* **WORK REQUIRED**
Give the records below again in full, exactly as written, but without any images.

(DATASET RECORDS)

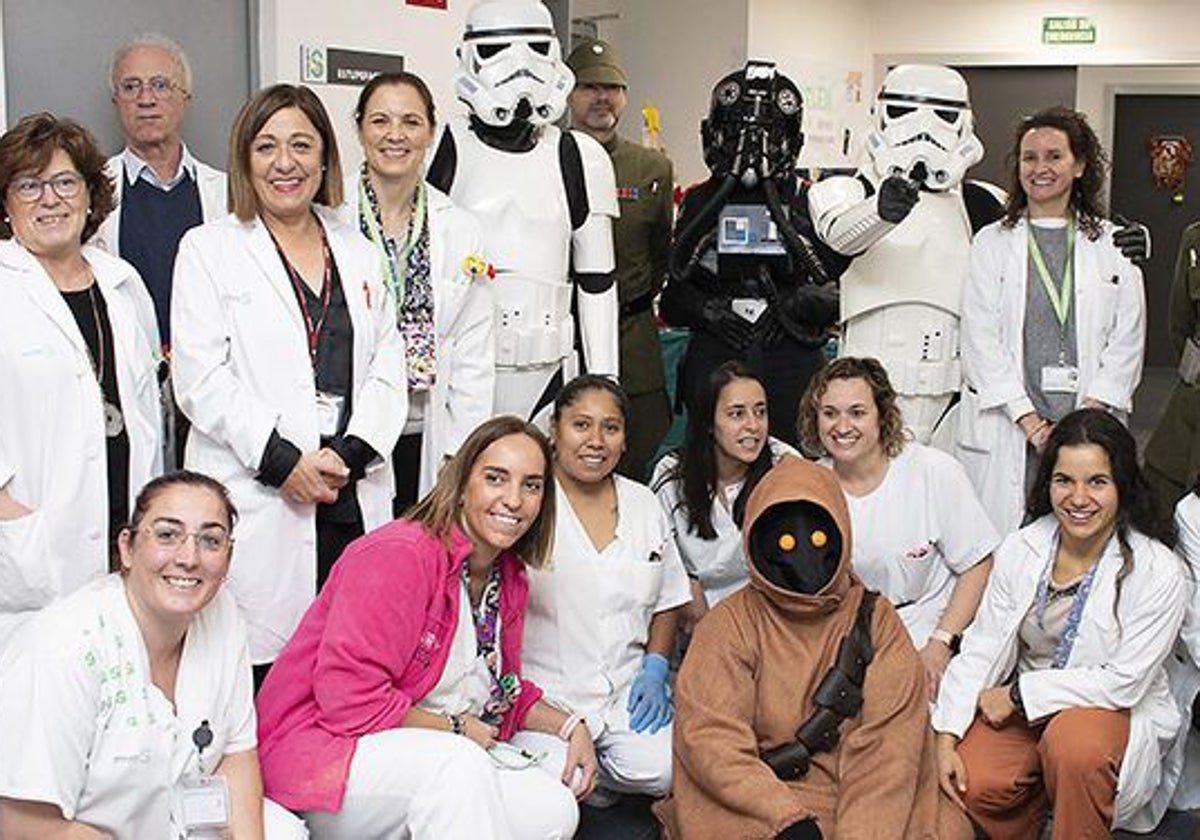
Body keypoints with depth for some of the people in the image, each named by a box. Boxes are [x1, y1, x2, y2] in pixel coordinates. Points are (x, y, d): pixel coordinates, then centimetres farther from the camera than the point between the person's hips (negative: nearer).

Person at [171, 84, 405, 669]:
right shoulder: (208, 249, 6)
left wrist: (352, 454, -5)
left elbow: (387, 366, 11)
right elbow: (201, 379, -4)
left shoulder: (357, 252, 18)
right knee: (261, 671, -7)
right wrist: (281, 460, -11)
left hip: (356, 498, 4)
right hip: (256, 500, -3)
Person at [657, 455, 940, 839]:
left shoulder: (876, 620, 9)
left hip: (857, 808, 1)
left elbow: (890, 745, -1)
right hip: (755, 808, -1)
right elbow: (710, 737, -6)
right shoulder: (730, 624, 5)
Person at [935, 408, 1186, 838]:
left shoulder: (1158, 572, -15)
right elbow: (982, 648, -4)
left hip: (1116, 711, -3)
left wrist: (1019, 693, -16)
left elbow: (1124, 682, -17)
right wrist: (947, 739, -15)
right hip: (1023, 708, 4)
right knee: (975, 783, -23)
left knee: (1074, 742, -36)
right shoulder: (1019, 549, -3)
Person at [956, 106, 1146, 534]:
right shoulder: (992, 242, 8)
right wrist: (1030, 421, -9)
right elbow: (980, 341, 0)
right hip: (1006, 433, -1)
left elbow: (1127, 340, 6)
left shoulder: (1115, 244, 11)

(End DATASET RECORDS)

* **ANSWER BOX**
Body keypoints with depth for some of the people in the image, each named by a box. Boxes are [x1, y1, x2, y2] in pixel coordinates. Points are (x, y, d): pixel coordinates, then centimetres farther from the camera than the point between the person's hips (negative: nearer).

Person at [171, 84, 405, 669]:
right shoulder: (208, 249, 6)
left wrist: (352, 454, -5)
left elbow: (387, 366, 11)
right elbow: (201, 379, -4)
left shoulder: (357, 252, 18)
right knee: (261, 671, -7)
right wrist: (281, 460, -11)
left hip: (356, 498, 4)
right hip: (256, 500, -3)
Person at [657, 455, 940, 839]:
left shoulder: (876, 620, 9)
left hip: (857, 808, 1)
left elbow: (890, 745, -1)
right hip: (755, 808, -1)
right elbow: (710, 737, -6)
right shoulder: (730, 624, 5)
Person at [935, 408, 1186, 838]:
left shoulder: (1158, 572, -15)
right elbow: (982, 648, -4)
left hip: (1116, 711, -3)
left wrist: (1019, 693, -16)
left elbow: (1124, 682, -17)
right wrist: (947, 739, -15)
right hip: (1023, 708, 4)
right knee: (975, 783, -23)
left knee: (1074, 742, -36)
right shoulder: (1019, 549, -3)
Person at [956, 106, 1146, 534]:
right shoulder: (992, 242, 8)
right wrist: (1030, 421, -9)
right elbow: (980, 341, 0)
right hip: (1006, 433, -1)
left elbow: (1127, 340, 6)
left shoulder: (1115, 244, 11)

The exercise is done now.